In a brief speech, Aquino extended his appreciation for the health services the department was delivering to the public. He even complimented the agency, saying it was the administration’s barometer and “proof” that “its mandate to the people” was being fulfilled.
Hours later, he went to the NIA to deliver a different message.
Aquino appointed Nangel to the NIA, a government-owned and -controlled corporation that is primarily responsible for developing and managing irrigation systems in the country.
Addressing Nangel as “engineer,” he began his speech by seeking the indulgence of his audience as he said he would not beat around the bush.
The audience, composed of NIA employees, farmers and other irrigation stakeholders heartily applauded.
But what he said next was not music to their ears.
Expressing his frustrations over the NIA’s lackluster performance, Aquino said he felt that “with what’s happening at NIA, you yourselves are inviting me to monitor you closely.”
“I was elected by the people to watch over the state of every institution of government. But I’m just human, not a CCTV camera that can monitor (government agencies’) actions for 24 hours,” he said.
According to the President, those who knew him well knew that “excuses or alibis don’t (fool) me. So if we have talked already, and you promised something, I don’t expect you to go back on your word.”
To give an example of the NIA’s history of failures and inefficiencies, he cited the “long-pending” irrigation reservoir in his Tarlac hometown.
The Balog-Balog dam project in Tarlac province was conceived during the first Aquino presidency, with the Italian government expressing its willingness to fund it at the time.
The dam was deemed to be the answer to the destruction caused by an earthquake and the Mt. Pinatubo eruption on the irrigation canals in Tarlac in 1990 and 1991.

» Requirement 1
Answer each question using the passage on Aquino's visit to the NIA.
(a) For what is the NIA primarily responsible?
(b) How did Aquino address Nangel at the start of his speech?
(c) In which province is the Balog-Balog dam project located?
» Requirement 2
From the passage on Aquino's visit to the NIA, extract the stretch from "Expressing his frustrations" through "his Tarlac hometown.".

» Dataset extract
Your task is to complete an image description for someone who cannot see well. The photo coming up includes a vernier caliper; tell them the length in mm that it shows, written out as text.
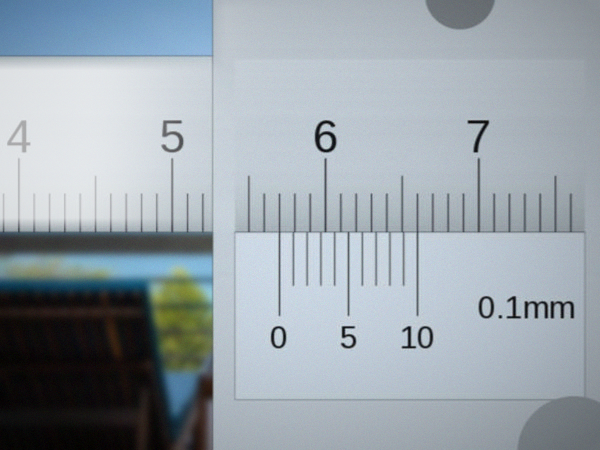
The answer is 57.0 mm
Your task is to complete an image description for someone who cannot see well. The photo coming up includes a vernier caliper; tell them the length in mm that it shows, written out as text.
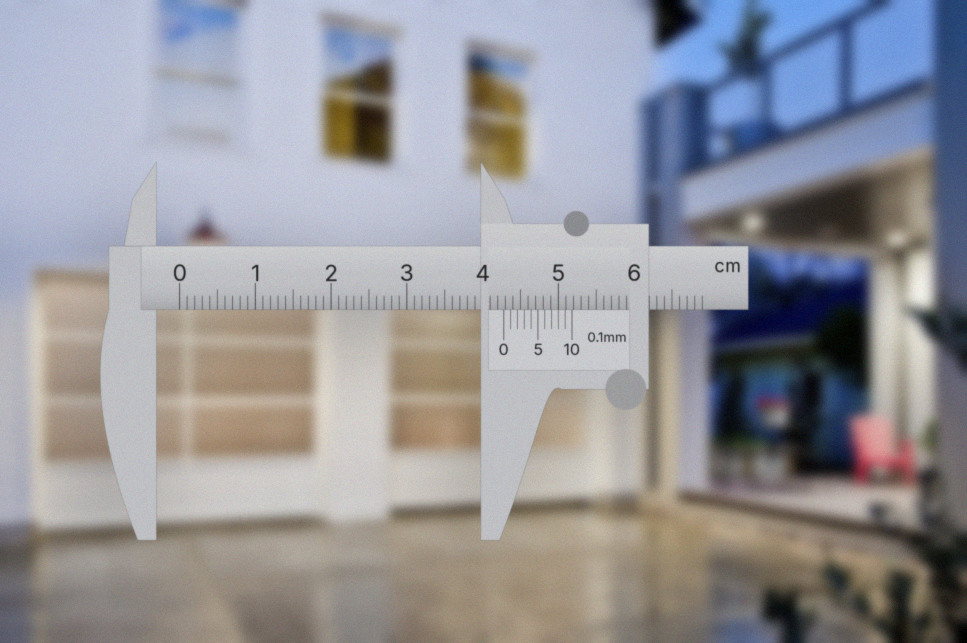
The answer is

» Exercise response 1
(a) Developing and managing irrigation systems in the country.
(b) As "engineer."
(c) Tarlac.

» Exercise response 2
Expressing his frustrations over the NIA’s lackluster performance, Aquino said he felt that “with what’s happening at NIA, you yourselves are inviting me to monitor you closely.”
“I was elected by the people to watch over the state of every institution of government. But I’m just human, not a CCTV camera that can monitor (government agencies’) actions for 24 hours,” he said.
According to the President, those who knew him well knew that “excuses or alibis don’t (fool) me. So if we have talked already, and you promised something, I don’t expect you to go back on your word.”
To give an example of the NIA’s history of failures and inefficiencies, he cited the “long-pending” irrigation reservoir in his Tarlac hometown.